Six founding members have established the CHERI Alliance to advance the industry-wide adoption of the security technology CHERI (Capability Hardware Enhanced RISC Instructions). The initial founding members include Capabilities Limited, Codasip, the FreeBSD Foundation, lowRISC, SCI Semiconductor, and the University of Cambridge. CHERI is a hardware-based technology developed by the University of Cambridge to fight cyber attacks that take advantage of memory issues.

End-to-end PCIe optical connectivity from Astera Labs

Astera Labs has unveiled what it claims is the industry’s first demonstration of end-to-end PCIe optical connectivity to provide unprecedented reach for larger, disaggregated GPU clusters. The company’s technology for PCIe over optics enables the use of PCIe and CXL connectivity even in row-to-row topologies throughout the data center, up to a distance of fifty meters or more.

Mergers and acquisitions

South Korea’s AI chip developers Rebellions and Sapeon have reportedly agreed to merge. The new entity is expected to be established in the third quarter of this year. Rebellions will be responsible for the management of the new entity, which will likely be led by Rebellions’ CEO. Sapeon is a subsidiary of SK Telecom.

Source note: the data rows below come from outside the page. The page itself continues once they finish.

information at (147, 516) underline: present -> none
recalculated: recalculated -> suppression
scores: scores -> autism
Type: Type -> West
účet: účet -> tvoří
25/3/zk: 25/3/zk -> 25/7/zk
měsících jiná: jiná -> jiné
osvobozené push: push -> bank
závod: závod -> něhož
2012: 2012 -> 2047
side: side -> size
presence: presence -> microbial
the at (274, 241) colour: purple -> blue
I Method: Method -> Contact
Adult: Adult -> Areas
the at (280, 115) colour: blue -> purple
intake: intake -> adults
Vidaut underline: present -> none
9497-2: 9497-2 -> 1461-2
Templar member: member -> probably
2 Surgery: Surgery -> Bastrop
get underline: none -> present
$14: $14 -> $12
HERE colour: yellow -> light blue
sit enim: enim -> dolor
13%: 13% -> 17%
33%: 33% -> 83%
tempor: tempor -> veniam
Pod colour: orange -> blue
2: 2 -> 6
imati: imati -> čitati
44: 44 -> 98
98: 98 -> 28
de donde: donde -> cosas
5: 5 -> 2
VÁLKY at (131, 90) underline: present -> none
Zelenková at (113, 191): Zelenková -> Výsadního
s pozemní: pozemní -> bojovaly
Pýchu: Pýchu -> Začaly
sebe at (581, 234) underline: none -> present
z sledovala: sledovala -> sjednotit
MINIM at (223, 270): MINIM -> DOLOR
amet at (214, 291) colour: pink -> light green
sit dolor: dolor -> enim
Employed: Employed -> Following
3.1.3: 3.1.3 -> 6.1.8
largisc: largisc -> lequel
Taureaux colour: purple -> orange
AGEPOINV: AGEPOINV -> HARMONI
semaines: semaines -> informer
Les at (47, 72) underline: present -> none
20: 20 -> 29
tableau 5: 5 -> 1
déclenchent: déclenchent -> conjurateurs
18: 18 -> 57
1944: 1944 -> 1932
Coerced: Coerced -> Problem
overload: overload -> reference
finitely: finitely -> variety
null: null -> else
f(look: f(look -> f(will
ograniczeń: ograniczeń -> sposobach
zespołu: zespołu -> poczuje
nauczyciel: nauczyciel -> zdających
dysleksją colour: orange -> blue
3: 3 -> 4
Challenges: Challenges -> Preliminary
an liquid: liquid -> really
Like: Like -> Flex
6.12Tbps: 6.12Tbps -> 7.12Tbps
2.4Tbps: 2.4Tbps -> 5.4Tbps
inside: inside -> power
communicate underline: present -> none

EDA vendor Primarius has acquired Belgium-headquartered Magwel, a provider of 3D solver- and simulation-based layout analysis and design solutions for digital, analog/mixed-signal, power and RF ICs. Magwel’s chip-level HBM ESD analysis platform, its power device design and layout verification tool suite and other technologies are now integrated into the Primarius portfolio.

Further reading

SemiAnalysis dives into the challenges of building GPU clusters with over 100,000 GPUs, the next step in the race towards training the next generation of AI models. A 100,000 GPU cluster will require more than 150 megawatt in datacenter capacity and use 1.59 terawatt hours in a single year, but power isn’t the only challenge. More problems to be solved concern datacenter networking and reliability.